**Selection**
Thursday, May 29, 2008

walker on the green






growholes is part sculpture, part mini-golf made from waste-wood particle board, recycled rubber tires, and cast resin. In this project Maura Rockcastle and I dealt with two primary issues: challenging the dialectical design inherent in mini-golf and addressing the topography of the hillside into which the Walker Art Center is embedded. We dealt with the issue of place by mimicking the hilly terrain behind the Walker in the topographic contours of the wood form. We played with the idea of empty hole/full hole by repeating the basic 4 inch golf hole as a solid form, but placing it inside a depression that we dug out of the actual site. It was an incredible project, built in only two weeks. Thank you to Jeremy Lundquist, Matt Murphy, Garth Rockcastle, Brian Nerney, and the Walker for all of your help.

Monday, February 11, 2008

snow day


Few things alter a landscape like two feet of wet snow.

Wednesday, January 30, 2008

Collaborative Project: Site Lines



This weekend Peck School of Art and INOVA hosted a collaborative project with local artists called Siteline. The focus of the project was on mapping--its definitions and the expansion of drawing into "two and a half dimensions". The project was designed by Leslie Vansen in response to Deb Sokolow's The trouble with people you don't know exhibition at INOVA in the Kenilworth Building. Here are some images from the project. Thanks to my collaborators Nan and Donna!

Tuesday, January 08, 2008

Inside or Around Tino Sehgal's Exhibition at the Walker Art Center


On a snowy afternoon in late December, a security guard in a pale blue uniform stood along the wall in an open space between Minimalist artworks by Donald Judd, Carl Andre, and Ellsworth Kelly.

I walked towards Untitled (1967) by Donald Judd. My sense of space shifted and for a moment the work extended over me. The silvery mass rolled out into the room--an immense piece of steel hovering above the ground.

The guard began to sing as I walked toward the painting, RED YELLOW BLUE III (1966) by Ellsworth Kelly. She sang: "this is propaganda, you know, you know" in a lovely, lilting voice. She concluded, "by Tino Sehgal 2002."

I felt the presence of Ellsworth Kelly's painting evaporate. The color disappeared--suddenly appropriated into another work of art. I stood close to the painting to feel the heat of Kelly's red square burning up the space around it, but nothing.

My stomach turned and my knees wobbled. I was suddenly thrust on stage--the art was no longer performing, I was. Every step now a strange dance with the gallery guard in a space suddenly made vacuous.

I tried to re-inscribe the Minimalist works in the gallery by moving slowly along the perimeter of Andre's Aisle (1981) hoping to elicit a "TOO CLOSE" response from the guard, but nothing.

By now the sun had gone down and the city just outside the museum had turned a deep, iridescent blue. I climbed the white stairway to the gallery where Sehgal's main work was to be displayed. The space was empty except for the wall tag announcing the title of the work: instead of allowing some thing to rise up to your face dancing bruce and dan and other things (2000). I puzzled with one of my friends, was this Sehgal's piece--the gallery represented?

**Challenges**
- 1) Say whether each statement agrees with the art blog, answering yes or no and quoting the exact words from it that decide the matter. (a) growholes was built in two weeks. (b) Deb Sokolow designed the Siteline project. (c) The guard began singing as the writer walked toward the Donald Judd work.
- 2) Write out the art blog word for word, from "On a snowy afternoon" to "above the ground.".

**Extracted information**

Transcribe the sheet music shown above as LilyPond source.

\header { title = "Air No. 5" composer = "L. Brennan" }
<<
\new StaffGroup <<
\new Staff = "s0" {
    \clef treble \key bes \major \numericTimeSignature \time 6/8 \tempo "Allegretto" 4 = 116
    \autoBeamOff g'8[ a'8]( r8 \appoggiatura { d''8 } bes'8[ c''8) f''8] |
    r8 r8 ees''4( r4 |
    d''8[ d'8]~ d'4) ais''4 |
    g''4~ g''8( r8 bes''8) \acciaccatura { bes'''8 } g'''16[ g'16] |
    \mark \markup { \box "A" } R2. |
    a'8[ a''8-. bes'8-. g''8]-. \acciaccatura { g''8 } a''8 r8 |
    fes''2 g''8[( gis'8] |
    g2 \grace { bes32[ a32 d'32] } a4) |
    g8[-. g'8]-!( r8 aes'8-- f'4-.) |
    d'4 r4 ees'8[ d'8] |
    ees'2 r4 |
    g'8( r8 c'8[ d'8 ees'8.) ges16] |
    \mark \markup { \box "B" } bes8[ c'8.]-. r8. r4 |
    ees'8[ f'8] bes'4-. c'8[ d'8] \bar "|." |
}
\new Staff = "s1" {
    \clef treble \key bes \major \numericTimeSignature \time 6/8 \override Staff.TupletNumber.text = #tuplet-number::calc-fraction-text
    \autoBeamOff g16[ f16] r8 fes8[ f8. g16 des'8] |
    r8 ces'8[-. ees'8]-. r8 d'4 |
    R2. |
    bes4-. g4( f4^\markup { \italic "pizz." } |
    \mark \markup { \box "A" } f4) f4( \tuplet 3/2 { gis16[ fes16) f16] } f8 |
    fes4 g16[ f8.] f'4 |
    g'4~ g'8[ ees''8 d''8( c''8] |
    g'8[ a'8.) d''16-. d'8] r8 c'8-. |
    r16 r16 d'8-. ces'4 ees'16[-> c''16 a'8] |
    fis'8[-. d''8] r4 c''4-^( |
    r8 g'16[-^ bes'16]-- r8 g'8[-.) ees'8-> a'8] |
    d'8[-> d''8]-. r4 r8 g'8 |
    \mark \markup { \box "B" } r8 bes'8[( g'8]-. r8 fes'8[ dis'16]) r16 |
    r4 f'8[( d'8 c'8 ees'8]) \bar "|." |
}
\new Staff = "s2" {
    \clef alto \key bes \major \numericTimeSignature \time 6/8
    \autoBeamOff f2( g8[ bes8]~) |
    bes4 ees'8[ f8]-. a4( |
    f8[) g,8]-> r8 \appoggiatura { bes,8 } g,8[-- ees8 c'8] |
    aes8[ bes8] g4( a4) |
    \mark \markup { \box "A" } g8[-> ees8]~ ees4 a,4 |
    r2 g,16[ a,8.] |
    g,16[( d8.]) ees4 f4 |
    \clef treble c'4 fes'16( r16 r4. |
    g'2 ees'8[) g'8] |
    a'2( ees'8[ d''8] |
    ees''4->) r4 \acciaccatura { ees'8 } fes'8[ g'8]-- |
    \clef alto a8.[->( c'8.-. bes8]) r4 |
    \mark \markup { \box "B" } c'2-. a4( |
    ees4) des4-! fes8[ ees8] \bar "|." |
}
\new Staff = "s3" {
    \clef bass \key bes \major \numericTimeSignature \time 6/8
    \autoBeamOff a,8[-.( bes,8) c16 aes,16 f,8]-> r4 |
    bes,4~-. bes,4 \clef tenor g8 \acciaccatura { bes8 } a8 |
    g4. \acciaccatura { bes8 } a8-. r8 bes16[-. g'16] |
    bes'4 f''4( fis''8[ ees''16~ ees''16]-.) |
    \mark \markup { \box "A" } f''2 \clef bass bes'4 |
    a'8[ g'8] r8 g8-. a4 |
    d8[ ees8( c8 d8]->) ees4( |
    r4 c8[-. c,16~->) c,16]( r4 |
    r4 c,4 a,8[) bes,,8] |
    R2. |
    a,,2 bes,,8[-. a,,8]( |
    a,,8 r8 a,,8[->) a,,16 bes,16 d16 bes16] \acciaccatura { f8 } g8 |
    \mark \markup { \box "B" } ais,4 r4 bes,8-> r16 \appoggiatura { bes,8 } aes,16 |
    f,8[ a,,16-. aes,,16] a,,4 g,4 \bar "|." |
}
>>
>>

**Expected results**
- 1)
(a) Yes: "It was an incredible project, built in only two weeks."
(b) No: "The project was designed by Leslie Vansen in response to Deb Sokolow's The trouble with people you don't know exhibition at INOVA in the Kenilworth Building."
(c) No: "The guard began to sing as I walked toward the painting, RED YELLOW BLUE III (1966) by Ellsworth Kelly."

- 2)
On a snowy afternoon in late December, a security guard in a pale blue uniform stood along the wall in an open space between Minimalist artworks by Donald Judd, Carl Andre, and Ellsworth Kelly.

I walked towards Untitled (1967) by Donald Judd. My sense of space shifted and for a moment the work extended over me. The silvery mass rolled out into the room--an immense piece of steel hovering above the ground.